▶ **Task item**:
If a line includes "Kurashiki", copy it out of the entries.

· · ·

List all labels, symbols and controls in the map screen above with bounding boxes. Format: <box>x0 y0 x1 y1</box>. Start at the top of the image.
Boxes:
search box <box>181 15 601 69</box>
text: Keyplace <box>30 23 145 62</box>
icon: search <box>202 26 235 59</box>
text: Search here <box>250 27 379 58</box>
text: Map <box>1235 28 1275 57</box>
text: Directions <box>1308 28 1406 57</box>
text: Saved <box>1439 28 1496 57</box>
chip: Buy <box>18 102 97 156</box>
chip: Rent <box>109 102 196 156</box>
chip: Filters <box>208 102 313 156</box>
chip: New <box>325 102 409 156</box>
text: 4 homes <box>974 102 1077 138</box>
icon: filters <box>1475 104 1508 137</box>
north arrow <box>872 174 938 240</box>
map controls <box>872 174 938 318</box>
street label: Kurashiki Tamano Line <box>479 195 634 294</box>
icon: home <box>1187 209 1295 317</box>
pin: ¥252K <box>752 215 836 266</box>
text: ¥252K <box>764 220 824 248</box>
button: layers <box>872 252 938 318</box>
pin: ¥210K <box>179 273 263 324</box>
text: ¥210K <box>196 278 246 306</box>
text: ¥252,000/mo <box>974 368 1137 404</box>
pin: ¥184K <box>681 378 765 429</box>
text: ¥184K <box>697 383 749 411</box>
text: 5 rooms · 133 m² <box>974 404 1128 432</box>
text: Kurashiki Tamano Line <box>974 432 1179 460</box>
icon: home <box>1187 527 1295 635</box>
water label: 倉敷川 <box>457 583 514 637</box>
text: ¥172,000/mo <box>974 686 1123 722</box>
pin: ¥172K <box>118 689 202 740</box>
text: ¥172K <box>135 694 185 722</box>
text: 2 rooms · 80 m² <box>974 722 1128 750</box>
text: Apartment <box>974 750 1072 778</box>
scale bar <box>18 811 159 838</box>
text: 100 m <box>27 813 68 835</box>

· · ·

▶ **The completed task**:
street label: Kurashiki Tamano Line <box>479 195 634 294</box>
text: Kurashiki Tamano Line <box>974 432 1179 460</box>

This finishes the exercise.